Title: Enhancing the Flexibility of Generation of Run-Of-the-River Hydro Power Plants

Run-of-the-River Hydro Power Plants (ROR HPPs) output can be characterized as fixed and predictable output with low cost of both installation and operation. ROR HPP generation is proportional to the water flow and cannot be adjusted to provide inertia to the grid, which is critical to power systems stability. Hence ROR HPP can only participate in low profit energy markets and not in the high profit ancillary service market. With the advances in energy storage, they can help build a synthetic energy reservoir. The combined operation of ROR HPPs and energy storage are capable of both ramping and variable power output, allowing participation in the ancillary service markets. However, energy storage technologies such as supercapacitors and flywheels, which are power dense can quickly charge/discharge within a short duration. Energy dense storage technologies such as batteries can provide long duration energy injection while the maximum ramping rate is much lower than power dense energy storage. In order to provide long duration fast ramping capability, Hybrid Energy Storage Systems (HESSs) including both power and energy dense energy storage are proposed to be integrated to enable the flexible operation of ROR HPP. Power dense energy storage with quick burst of energy can assist in regulation, whereas energy dense storage can provide energy balance over larger time.
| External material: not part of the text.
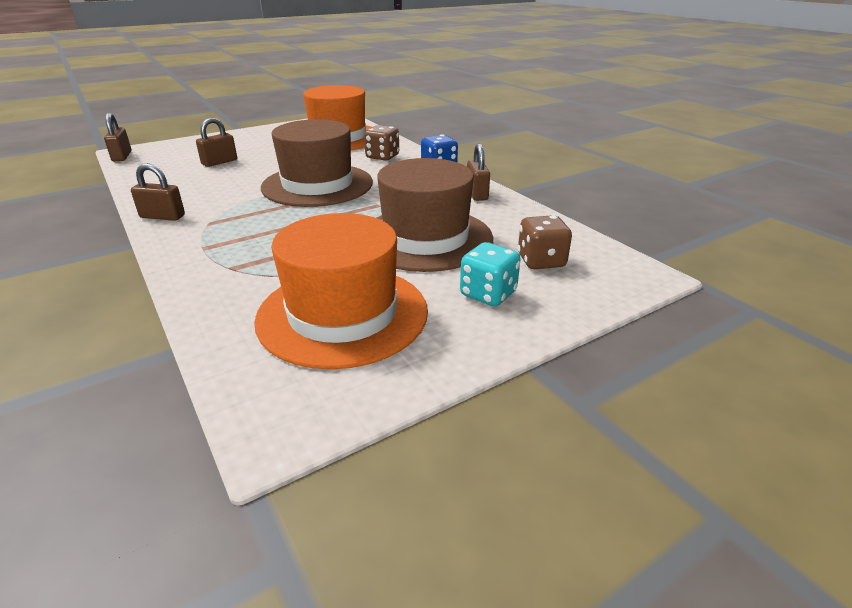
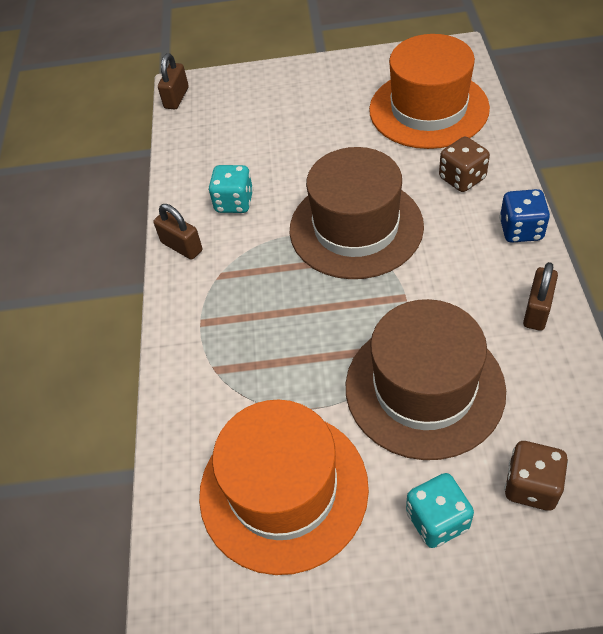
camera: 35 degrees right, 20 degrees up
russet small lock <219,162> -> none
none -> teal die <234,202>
In this paper, the properties of different types of energy storage including the ramping rate, affordable energy storage capacity, thermal management, etc. are analyzed. The size of each type of energy storage is determined to ensure optimal combination of HESS and ROR HPP. A generic Front End Controller (FEC) is developed and customized for ROR HPP to provide real time control and cohesive operation of multiple units. FEC serves as the interface between utility management systems and ROR HPPs to ensure their integration with the centralized controls. Using the Automatic Generation Control (AGC) signal received from grid operator, FEC optimizes the ROR HPP turbine and HESS so that the aggregated generation can satisfy the market needs. Based on the study, system operator can acquire extra inertia support for system stability, and the ROR HPP operators can enhance their revenues by participating in wider market avenues.